▸ **Entradas de dados**:
-----

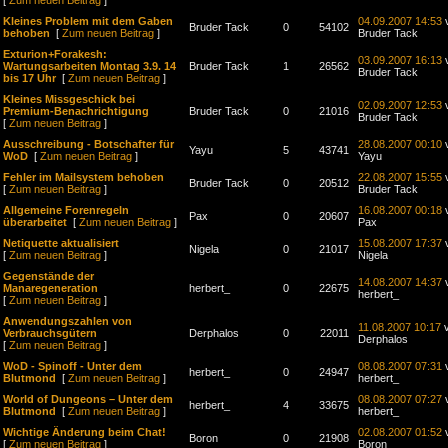
[
Zum neuen Beitrag
]
Kleines Problem mit dem Gaben
04.09.2007 14:53
Bruder Tack
0
54102
behoben
[
Zum neuen Beitrag
]
Bruder Tack
Exturion+Forakesh:
03.09.2007 16:13
Wartungsarbeiten Montag 3.9. 14
Bruder Tack
1
26562
Bruder Tack
bis 17 Uhr
[
Zum neuen Beitrag
]
Kleines Missgeschick bei
02.09.2007 12:53
Premium-Benachrichtigung
Bruder Tack
0
21016
Bruder Tack
[
Zum neuen Beitrag
]
Ausschreibung - Botschafter für
28.08.2007 00:10
Yayu
5
43741
WoD
[
Zum neuen Beitrag
]
Yayu
Fehler im Mailsystem behoben
22.08.2007 15:55
Bruder Tack
0
20512
[
Zum neuen Beitrag
]
Bruder Tack
Allgemeine Forenregeln
16.08.2007 00:18
Pax
0
20607
überarbeitet
[
Zum neuen Beitrag
]
Pax
Netiquette aktualisiert
15.08.2007 17:37
Nigela
0
21017
[
Zum neuen Beitrag
]
Nigela
Gegenstände der
14.08.2007 14:37
Manaregeneration
herbert_
0
22675
herbert_
[
Zum neuen Beitrag
]
Anwendungszahlen von
11.08.2007 10:17
v
Verbrauchsgütern
Derphalos
0
22011
Derphalos
[
Zum neuen Beitrag
]
WoD - Spinoff - Unter dem
08.08.2007 07:31
herbert_
0
24947
Blutmond
[
Zum neuen Beitrag
]
herbert_
World of Dungeons – Unter dem
08.08.2007 07:27
herbert_
4
33675
Blutmond
[
Zum neuen Beitrag
]
herbert_
Wichtige Änderung beim Chat!
02.08.2007 01:52
Boron
0
21908
[
Zum neuen Beitrag
]
Boron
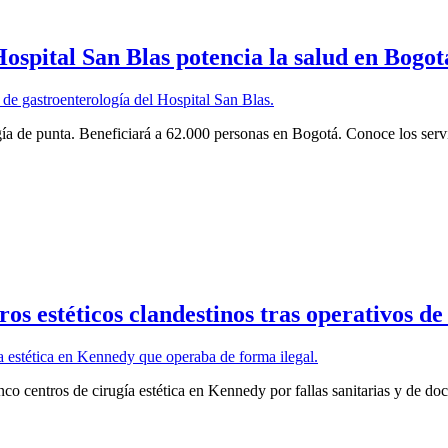
ospital San Blas potencia la salud en Bogot
gía de punta. Beneficiará a 62.000 personas en Bogotá. Conoce los servi
os estéticos clandestinos tras operativos de
inco centros de cirugía estética en Kennedy por fallas sanitarias y de d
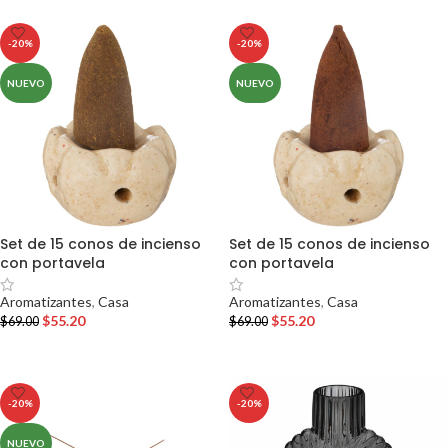
-20%
-20%
NUEVO
NUEVO
Set de 15 conos de incienso
Set de 15 conos de incienso
con portavela
con portavela
Aromatizantes
,
Casa
Aromatizantes
,
Casa
$
55.20
$
55.20
$
69.00
$
69.00
AÑADIR AL CARRITO
AÑADIR AL CARRITO
-20%
-20%
NUEVO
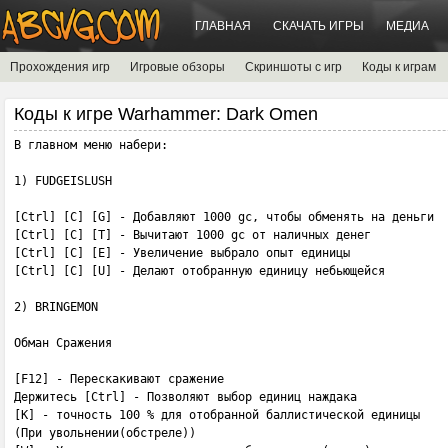
ГЛАВНАЯ
СКАЧАТЬ ИГРЫ
МЕДИА
Прохождения игр
Игровые обзоры
Скриншоты с игр
Коды к играм
Коды к игре Warhammer: Dark Omen
В главном меню набери:

1) FUDGEISLUSH

[Ctrl] [C] [G] - Добавляют 1000 gc, чтобы обменять на деньги

[Ctrl] [C] [T] - Вычитают 1000 gc от наличных денег

[Ctrl] [C] [E] - Увеличение выбрало опыт единицы

[Ctrl] [C] [U] - Делают отобранную единицу небьющейся

2) BRINGEMON

Обман Сражения

[F12] - Перескакивают сражение

Держитесь [Ctrl] - Позволяют выбор единиц наждака

[K] - точность 100 % для отобранной баллистической единицы

(При увольнении(обстреле))
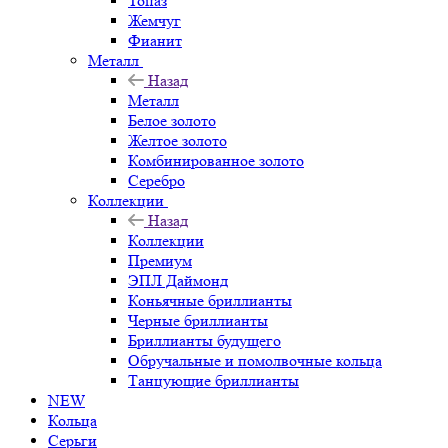
Топаз
Жемчуг
Фианит
Металл
Назад
Металл
Белое золото
Желтое золото
Комбинированное золото
Серебро
Коллекции
Назад
Коллекции
Премиум
ЭПЛ Даймонд
Коньячные бриллианты
Черные бриллианты
Бриллианты будущего
Обручальные и помолвочные кольца
Танцующие бриллианты
NEW
Кольца
Серьги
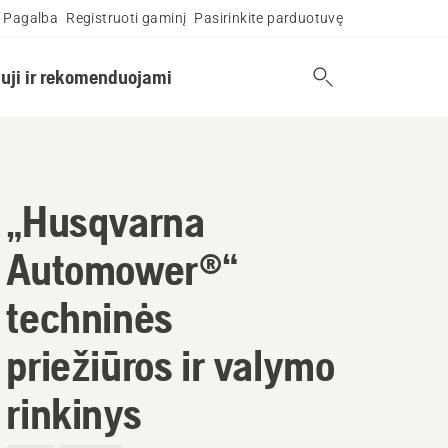
Pagalba
Registruoti gaminį
Pasirinkite parduotuvę
uji ir rekomenduojami
„Husqvarna
Automower®“
techninės
priežiūros ir valymo
rinkinys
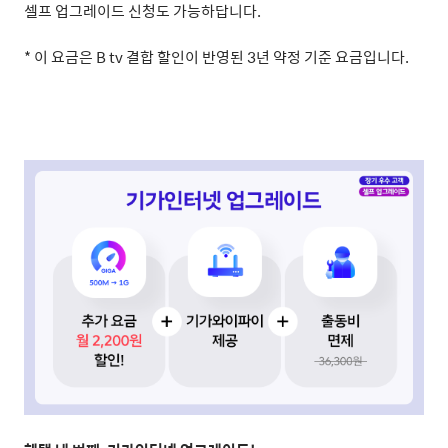
셀프 업그레이드 신청도 가능하답니다
.
*
이 요금은
B tv
결합 할인이 반영된
3
년 약정 기준 요금입니다
.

-----

▸ **O QUE FAZER**: Copie a listagem do início até a linha com "Fehler im Mailsystem behoben", inclusive, trocando "Zum neuen Beitrag" por "Zum nächsten Beitrag" e deixando todo o resto igual. Omita as imagens na resposta.

▸ **SUA RESPOSTA**:
[
Zum nächsten Beitrag
]
Kleines Problem mit dem Gaben
04.09.2007 14:53
Bruder Tack
0
54102
behoben
[
Zum nächsten Beitrag
]
Bruder Tack
Exturion+Forakesh:
03.09.2007 16:13
Wartungsarbeiten Montag 3.9. 14
Bruder Tack
1
26562
Bruder Tack
bis 17 Uhr
[
Zum nächsten Beitrag
]
Kleines Missgeschick bei
02.09.2007 12:53
Premium-Benachrichtigung
Bruder Tack
0
21016
Bruder Tack
[
Zum nächsten Beitrag
]
Ausschreibung - Botschafter für
28.08.2007 00:10
Yayu
5
43741
WoD
[
Zum nächsten Beitrag
]
Yayu
Fehler im Mailsystem behoben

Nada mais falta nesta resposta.